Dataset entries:
..........

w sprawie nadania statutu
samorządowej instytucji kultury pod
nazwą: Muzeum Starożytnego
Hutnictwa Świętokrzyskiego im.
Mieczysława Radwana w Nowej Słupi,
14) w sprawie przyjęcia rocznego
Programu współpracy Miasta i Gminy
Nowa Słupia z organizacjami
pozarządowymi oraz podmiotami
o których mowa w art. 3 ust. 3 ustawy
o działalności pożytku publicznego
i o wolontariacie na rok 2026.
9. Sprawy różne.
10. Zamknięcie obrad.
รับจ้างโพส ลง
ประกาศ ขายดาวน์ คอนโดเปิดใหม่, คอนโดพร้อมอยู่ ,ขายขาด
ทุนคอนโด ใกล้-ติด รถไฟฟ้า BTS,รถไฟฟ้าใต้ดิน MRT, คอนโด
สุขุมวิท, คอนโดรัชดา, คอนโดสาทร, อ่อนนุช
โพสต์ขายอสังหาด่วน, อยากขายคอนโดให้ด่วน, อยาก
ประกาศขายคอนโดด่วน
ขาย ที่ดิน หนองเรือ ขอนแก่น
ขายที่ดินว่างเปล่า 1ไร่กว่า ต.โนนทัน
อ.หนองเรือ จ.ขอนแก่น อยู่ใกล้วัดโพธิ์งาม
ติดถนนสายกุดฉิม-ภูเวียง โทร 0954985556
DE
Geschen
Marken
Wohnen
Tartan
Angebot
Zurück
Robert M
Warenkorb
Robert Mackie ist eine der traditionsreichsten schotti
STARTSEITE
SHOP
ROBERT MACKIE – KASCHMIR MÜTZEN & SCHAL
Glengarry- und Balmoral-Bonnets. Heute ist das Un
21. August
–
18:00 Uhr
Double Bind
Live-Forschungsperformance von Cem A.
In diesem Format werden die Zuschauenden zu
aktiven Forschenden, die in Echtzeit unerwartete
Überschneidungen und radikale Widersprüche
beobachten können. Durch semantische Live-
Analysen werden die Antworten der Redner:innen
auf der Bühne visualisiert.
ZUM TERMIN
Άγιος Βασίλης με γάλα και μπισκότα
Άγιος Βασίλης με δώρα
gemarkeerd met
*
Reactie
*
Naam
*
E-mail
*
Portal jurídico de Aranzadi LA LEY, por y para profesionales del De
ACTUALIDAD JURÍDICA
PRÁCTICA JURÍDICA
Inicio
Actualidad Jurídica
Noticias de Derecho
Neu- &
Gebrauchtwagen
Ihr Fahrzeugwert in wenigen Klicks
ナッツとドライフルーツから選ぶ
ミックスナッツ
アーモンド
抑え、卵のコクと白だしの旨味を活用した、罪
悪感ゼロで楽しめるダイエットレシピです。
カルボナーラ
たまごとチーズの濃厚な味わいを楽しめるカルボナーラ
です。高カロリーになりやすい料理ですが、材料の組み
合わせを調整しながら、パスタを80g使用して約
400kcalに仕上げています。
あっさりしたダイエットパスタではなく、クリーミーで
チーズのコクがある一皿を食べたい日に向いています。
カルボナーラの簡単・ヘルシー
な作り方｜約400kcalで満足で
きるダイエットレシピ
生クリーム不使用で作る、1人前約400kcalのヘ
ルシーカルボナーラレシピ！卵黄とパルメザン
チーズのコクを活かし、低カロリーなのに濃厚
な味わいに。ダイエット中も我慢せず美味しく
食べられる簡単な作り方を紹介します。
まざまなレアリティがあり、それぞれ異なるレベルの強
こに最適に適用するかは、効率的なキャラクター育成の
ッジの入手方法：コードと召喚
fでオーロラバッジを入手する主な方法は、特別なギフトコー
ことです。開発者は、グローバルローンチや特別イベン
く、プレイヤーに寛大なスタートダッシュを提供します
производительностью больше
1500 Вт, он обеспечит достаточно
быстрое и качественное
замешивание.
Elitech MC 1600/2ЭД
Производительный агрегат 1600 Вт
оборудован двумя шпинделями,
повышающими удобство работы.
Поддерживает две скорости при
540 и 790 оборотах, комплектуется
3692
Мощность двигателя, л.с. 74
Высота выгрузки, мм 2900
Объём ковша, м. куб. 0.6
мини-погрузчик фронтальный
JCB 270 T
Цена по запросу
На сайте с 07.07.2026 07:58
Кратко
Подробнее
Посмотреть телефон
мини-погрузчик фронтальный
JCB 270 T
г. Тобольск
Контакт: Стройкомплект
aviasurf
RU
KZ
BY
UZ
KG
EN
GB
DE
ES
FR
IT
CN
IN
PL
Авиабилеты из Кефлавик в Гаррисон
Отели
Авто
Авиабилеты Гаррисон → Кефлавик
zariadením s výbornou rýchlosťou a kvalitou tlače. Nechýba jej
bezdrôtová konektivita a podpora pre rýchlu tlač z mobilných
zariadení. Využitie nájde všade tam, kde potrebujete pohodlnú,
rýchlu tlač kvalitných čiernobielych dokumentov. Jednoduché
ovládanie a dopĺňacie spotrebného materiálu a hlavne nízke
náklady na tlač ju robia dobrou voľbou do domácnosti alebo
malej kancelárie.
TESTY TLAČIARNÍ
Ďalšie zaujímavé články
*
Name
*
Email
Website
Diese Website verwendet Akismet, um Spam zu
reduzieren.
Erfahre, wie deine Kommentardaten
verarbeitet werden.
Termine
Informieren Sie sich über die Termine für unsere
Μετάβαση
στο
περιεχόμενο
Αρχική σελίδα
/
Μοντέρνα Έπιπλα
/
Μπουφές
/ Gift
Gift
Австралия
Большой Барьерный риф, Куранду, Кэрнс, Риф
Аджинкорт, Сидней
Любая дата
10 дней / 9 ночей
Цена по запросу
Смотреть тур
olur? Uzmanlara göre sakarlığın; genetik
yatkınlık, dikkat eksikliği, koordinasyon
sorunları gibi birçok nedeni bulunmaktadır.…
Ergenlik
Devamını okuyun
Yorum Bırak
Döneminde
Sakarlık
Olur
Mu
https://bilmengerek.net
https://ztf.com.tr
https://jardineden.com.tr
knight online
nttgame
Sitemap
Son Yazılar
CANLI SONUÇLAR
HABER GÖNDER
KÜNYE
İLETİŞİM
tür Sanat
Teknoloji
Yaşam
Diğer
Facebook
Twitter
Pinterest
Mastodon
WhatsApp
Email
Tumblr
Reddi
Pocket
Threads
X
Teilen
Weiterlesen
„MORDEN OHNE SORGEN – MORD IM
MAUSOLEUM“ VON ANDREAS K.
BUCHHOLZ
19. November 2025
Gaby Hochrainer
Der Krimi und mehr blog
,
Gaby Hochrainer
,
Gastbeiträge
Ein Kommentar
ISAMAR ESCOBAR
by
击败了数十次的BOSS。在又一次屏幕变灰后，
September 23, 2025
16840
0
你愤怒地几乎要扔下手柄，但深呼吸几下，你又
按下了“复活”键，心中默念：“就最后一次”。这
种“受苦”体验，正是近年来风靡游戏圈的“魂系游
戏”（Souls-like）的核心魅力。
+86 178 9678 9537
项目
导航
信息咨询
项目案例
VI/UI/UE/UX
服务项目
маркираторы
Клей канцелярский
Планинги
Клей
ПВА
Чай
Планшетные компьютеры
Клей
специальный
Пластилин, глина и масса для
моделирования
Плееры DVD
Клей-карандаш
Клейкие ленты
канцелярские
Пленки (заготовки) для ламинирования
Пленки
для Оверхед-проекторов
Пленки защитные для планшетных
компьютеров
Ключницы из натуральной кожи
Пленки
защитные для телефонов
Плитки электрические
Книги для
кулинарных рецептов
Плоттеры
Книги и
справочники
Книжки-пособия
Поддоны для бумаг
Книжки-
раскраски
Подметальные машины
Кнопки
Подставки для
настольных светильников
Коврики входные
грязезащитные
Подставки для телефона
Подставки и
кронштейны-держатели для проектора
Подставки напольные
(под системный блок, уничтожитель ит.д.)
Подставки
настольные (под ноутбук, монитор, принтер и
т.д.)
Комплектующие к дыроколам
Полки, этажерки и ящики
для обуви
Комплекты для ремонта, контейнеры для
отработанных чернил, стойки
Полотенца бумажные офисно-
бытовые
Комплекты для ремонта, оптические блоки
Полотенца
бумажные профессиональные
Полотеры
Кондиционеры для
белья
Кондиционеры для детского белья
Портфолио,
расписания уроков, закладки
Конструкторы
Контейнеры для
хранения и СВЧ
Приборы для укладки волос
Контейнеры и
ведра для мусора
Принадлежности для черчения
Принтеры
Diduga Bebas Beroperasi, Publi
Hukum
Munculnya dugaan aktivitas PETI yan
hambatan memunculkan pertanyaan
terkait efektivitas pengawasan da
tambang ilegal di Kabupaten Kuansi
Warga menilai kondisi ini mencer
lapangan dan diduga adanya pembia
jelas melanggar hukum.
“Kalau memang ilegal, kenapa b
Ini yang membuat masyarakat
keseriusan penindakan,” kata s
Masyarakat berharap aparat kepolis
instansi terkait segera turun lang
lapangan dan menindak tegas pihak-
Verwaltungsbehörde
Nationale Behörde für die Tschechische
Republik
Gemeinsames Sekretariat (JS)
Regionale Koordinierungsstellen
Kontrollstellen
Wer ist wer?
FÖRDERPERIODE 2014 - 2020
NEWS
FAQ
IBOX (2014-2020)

..........

[Work to complete] Write out exactly the lines above from the line with "Ini yang membuat masyarakat" through the line with "Regionale Koordinierungsstellen", both of them included, and leave out all other lines.

[Problem solution]
Ini yang membuat masyarakat
keseriusan penindakan,” kata s
Masyarakat berharap aparat kepolis
instansi terkait segera turun lang
lapangan dan menindak tegas pihak-
Verwaltungsbehörde
Nationale Behörde für die Tschechische
Republik
Gemeinsames Sekretariat (JS)
Regionale Koordinierungsstellen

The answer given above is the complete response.